Wednesday, January 4, 2017

Bond Basics: Part 4

I had planned to start digging into the mathematical formula that relates bond price and bond yield in this post, but first I want to discuss one more example related to the topic discussed in Part 3 of this series. In that part, I explained that we can't make precise statements about the general relationship between interest rates and bond prices, because the yield (and price) of each bond changes differently depending on the bond market's assessment of the term risk and credit risk of that particular bond. Confusion about this is often exposed by questions about the impact of increases to the federal funds rate (FFR) on the prices of bond funds. So following is a brief discussion of this, and then in Part 5 I'll pick up on deriving the formula for bond pricing.

If you follow financial news at all, you have heard that the Federal Open Market Committee (FOMC), often referred to simply as the Fed, recently increased the target federal funds rate by 25 basis points (0.25 percentage points), and that they intend to increase the target FFR several more times in 2017. A common question on the Bogleheads investment forum is how increases in the FFR will affect the share price of a bond fund owned by the forum member.

The short answer is that changes in the FFR are not of particular concern, since the FFR is a very short-term interest rate, and as discussed in Part 3, yields of different terms to maturity can change by different amounts and even in different directions. There is no direct relationship between the change in the FFR and the change in yield of an intermediate-term or long-term bond or bond fund.

A dramatic example of this was the period between May 10, 2004 and September 1, 2005, during which the effective FFR increased from about 1% to about 3.5%, while the yield on the 10-year Treasury decreased from about 4.7% to about 4%. This is shown in the chart below.

(If you have any trouble viewing the charts while reading this in your email, click on the blog title link, which should take you directly to the blog where you should be able to view the charts).

If not seeing the graph in email, click on the blog title to go directly to the blog

Note however that the yield on the 1-month Treasury, also shown in the graph, closely tracked the effective FFR, since both are short-term rates. Similarly, you can expect the yields on money market funds, which also are very short-term rates, to have a close relationship to the FFR, but the yields of intermediate-term and long-term bonds and bond funds can change very differently than changes in the FFR.

As a more recent example, the Fed increased the FFR by 25 basis points in December 2015, but the yield on the 10-year Treasury decreased from about 2.3% at that time to about 1.4% in early July of 2016.

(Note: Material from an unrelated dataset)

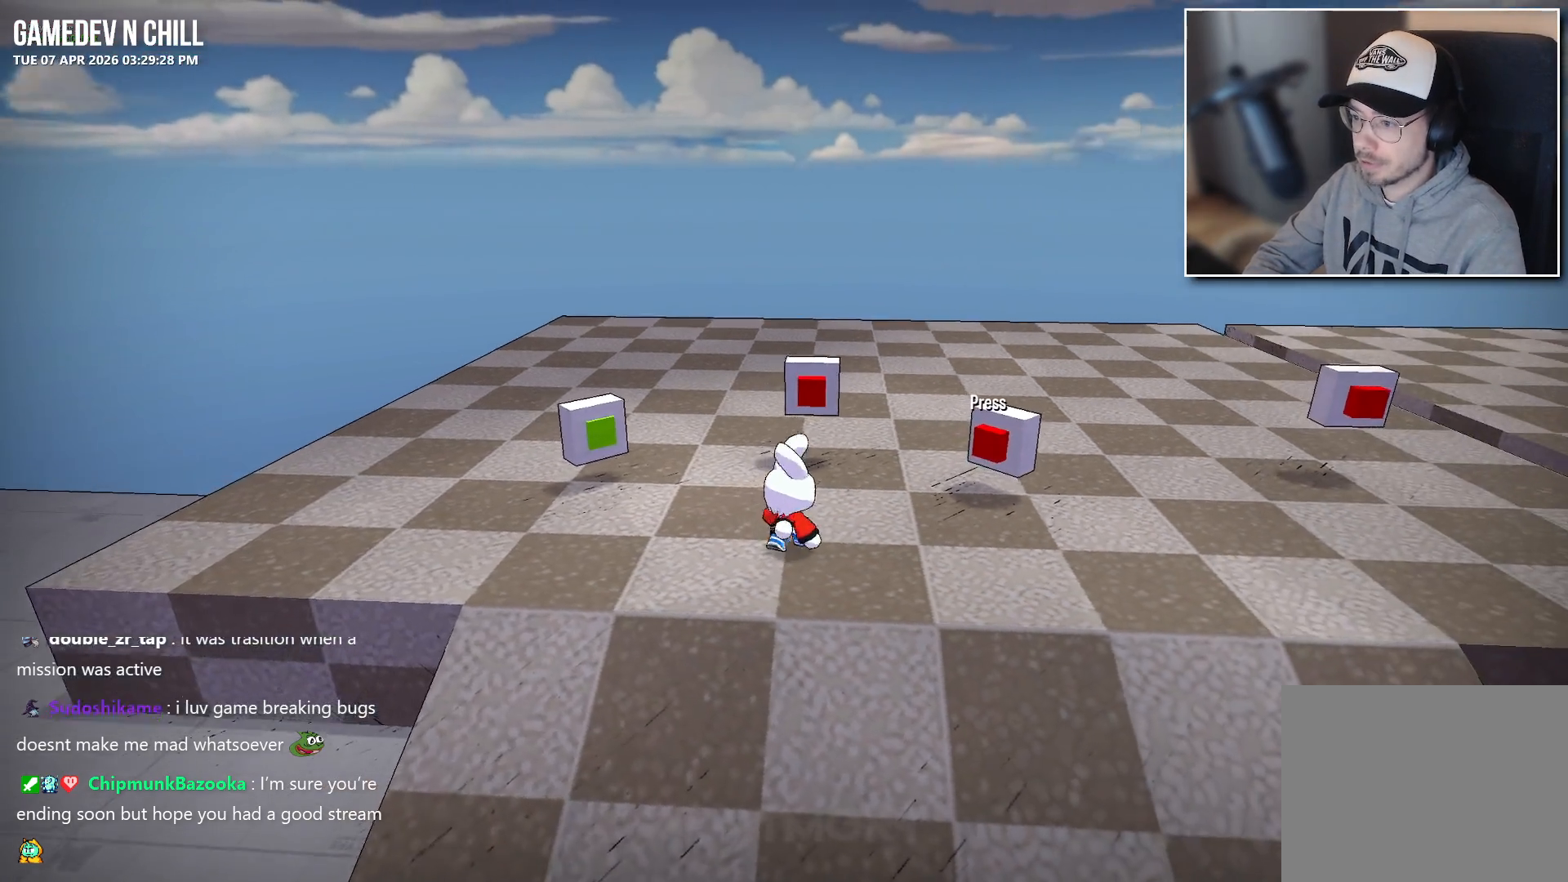
{"buttons": [], "left_stick": "center", "right_stick": "center", "events": [[100, "left_stick", "center"]]}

I think of Fed changes to the FFR more as responding to the economy rather than driving bond yields, other than very short-term bond yields. It's the economy that drives interest rates in general. It's not particularly surprising that intermediate-term bond yields could be increasing at the same time the Fed increases the FFR, since both are related to prospects of the economy strengthening, but this doesn't mean that an increase in the FFR causes an increase in bond yields in general.

Consider the period since shortly before the recent presidential election until now, as shown in the chart below. The yield on the 10-year Treasury gradually increased while the effective FFR was flat at about 0.4%. Then on November 9, the day after the election, the 10-year yield jumped from 1.88% to 2.07%, and then continued to climb, while the effective FFR remained flat at about 0.4%. On December 15, the effective FFR jumped to 0.66%, consistent with the increased Fed target of 0.5% to 0.75%, and although the 10-year yield also increased slightly that day, within a few days it was back down to its level before the FFR increase.



Although there are reasons to be concerned (or perhaps happy) about rising intermediate-term bond yields, what the Fed does with its target for the FFR is not one of them. Bond yields will increase, and prices will fall, if the economy strengthens and inflation expectations increase, and the Fed is likely to increase the target FFR due to the same factors. Correlation does not imply causation, and as we've seen, sometimes bond yields aren't even correlated to changes in the federal funds rate.